Casi cuatro horas después, logré conversar con una funcionaria, quien tomó mi testimonio y emitió sus prejuicios sobre mi actuar en ese momento. ¿Por qué no puse la denuncia en Guayaquil? ¿Por qué no pedí ayuda al 911 cuando los captores me entregaron el celular para que lo desbloqueara? ¿Por qué me encontraba a las 21h00 del jueves en un centro comercial?  

Preguntas a las que aún no tengo respuestas, así como tampoco entiendo la indolencia hacia una persona que solo quiere que el Estado cumpla con su responsabilidad de garantizar un acceso efectivo a la justicia.
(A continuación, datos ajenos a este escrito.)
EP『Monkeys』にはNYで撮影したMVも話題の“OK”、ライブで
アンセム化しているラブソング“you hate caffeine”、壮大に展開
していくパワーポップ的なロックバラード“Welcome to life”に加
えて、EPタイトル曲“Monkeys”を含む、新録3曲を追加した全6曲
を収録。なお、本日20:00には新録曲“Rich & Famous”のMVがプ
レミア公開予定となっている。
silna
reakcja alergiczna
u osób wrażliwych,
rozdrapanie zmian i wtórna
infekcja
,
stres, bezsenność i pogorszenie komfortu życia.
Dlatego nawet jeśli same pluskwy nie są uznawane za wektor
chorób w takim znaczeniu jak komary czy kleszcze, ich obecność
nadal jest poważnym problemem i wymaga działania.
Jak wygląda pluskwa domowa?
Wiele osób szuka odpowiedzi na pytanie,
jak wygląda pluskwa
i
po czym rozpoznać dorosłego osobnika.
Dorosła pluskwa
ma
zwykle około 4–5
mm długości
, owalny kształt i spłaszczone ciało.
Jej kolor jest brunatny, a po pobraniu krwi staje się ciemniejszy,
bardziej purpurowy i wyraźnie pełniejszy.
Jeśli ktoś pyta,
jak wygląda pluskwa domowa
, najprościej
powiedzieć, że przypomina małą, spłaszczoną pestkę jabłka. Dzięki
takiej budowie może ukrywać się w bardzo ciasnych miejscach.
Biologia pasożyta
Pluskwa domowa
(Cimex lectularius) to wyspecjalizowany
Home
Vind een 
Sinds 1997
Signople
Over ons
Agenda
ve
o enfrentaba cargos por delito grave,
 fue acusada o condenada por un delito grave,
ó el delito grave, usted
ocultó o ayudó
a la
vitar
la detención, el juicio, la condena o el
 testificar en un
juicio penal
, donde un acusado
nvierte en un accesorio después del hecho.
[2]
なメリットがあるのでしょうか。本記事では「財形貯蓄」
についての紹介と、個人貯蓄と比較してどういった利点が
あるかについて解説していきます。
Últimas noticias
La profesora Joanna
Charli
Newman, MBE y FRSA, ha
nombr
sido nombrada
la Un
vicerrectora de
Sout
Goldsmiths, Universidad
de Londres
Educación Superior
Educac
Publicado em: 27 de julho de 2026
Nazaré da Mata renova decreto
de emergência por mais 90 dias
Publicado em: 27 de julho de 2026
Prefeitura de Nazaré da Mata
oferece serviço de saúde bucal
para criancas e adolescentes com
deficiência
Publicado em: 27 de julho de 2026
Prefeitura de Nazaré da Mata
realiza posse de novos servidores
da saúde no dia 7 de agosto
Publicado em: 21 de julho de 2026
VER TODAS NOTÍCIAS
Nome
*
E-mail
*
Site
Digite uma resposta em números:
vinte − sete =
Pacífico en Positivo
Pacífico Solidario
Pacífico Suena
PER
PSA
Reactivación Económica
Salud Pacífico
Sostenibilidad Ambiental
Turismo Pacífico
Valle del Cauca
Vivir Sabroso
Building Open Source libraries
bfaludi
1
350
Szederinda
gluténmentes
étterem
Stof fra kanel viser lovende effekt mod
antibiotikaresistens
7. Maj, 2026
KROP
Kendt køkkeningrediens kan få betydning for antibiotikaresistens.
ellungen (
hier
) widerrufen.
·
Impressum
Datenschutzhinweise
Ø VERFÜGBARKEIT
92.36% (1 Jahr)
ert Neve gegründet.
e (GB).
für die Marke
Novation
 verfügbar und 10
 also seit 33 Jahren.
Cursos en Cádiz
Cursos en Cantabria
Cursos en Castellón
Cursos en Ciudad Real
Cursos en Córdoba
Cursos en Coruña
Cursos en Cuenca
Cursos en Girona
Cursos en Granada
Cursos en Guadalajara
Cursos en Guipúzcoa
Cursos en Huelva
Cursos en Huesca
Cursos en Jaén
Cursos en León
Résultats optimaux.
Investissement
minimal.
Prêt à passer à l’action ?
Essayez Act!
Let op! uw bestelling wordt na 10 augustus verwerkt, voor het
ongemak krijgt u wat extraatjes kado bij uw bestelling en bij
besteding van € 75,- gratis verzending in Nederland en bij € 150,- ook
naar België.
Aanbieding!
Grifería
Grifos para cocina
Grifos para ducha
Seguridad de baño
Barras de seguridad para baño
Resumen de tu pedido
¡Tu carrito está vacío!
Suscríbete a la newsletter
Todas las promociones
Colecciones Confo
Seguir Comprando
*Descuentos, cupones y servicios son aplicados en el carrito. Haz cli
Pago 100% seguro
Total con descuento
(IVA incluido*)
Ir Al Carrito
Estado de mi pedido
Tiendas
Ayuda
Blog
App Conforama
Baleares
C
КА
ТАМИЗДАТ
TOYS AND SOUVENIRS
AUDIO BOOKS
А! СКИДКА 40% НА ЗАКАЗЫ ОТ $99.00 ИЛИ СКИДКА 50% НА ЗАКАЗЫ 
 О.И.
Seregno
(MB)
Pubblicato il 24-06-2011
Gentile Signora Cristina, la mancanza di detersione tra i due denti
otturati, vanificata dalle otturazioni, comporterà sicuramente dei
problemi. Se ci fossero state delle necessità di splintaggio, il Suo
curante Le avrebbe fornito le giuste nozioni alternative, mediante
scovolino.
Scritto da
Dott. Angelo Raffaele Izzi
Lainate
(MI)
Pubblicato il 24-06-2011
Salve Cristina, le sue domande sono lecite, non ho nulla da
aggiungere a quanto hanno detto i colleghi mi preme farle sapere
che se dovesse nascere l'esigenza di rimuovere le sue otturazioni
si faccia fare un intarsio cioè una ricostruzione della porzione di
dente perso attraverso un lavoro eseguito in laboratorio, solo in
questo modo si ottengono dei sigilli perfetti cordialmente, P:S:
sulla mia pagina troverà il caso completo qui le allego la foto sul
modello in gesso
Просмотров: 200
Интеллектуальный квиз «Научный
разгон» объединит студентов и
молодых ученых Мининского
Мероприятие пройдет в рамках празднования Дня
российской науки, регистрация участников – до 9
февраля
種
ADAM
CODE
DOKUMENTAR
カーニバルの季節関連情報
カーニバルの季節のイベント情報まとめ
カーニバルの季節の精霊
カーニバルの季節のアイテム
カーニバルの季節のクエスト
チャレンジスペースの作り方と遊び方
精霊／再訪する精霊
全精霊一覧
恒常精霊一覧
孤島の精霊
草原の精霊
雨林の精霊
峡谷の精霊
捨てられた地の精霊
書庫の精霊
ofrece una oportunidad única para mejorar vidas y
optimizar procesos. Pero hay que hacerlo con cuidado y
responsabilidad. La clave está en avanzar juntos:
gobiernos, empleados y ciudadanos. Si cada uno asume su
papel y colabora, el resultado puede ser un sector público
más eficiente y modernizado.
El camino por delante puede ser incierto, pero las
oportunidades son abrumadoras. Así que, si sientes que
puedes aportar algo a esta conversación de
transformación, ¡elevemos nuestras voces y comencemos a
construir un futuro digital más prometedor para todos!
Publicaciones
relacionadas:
«¡Qué bueno que no se les fue la mano!», «solo les han hecho asustar». Amigos, familia, policía, autoridades: el Estado y su sociedad gritan la normalización de la violencia a quienes fuimos víctimas.

A través de la escritura, mi colega y yo tratamos de entender, sanar, incluso intentar responder las preguntas de esa funcionaria. Lo que sí, esta historia no será la última. Se repite, como un recordatorio de la ausencia y el abandono. Un síntoma de la terrible administración estatal, tanto de la que empobrece a las personas como de la que favorece a la corrupción sobre el servicio.

Nuestro camino del terror es entonces un reflejo de la situación social que nos rodea, tras una pandemia que privó a muchos de comer y desencadenó niveles incontrolables de violencia y crimen organizado.

Esta es nuestra forma de entender y agradecer que seguimos vivos, pero también de denunciar que el Estado (¡Qué sorpresa!) no nos favorece como ciudadanos.

Decidí quedarme en la institución hasta la hora acordada, a las 13:00 pm ya no era solo yo en la fila, éramos un grupo de 15 personas esperando por qué nos atendieran, por tres ocasiones diferentes el mismo funcionario preguntaba cuál era el acto que sería denunciado, se sentía un clima lleno de falta de empatía, dónde la revictimizacion era pan de cada día.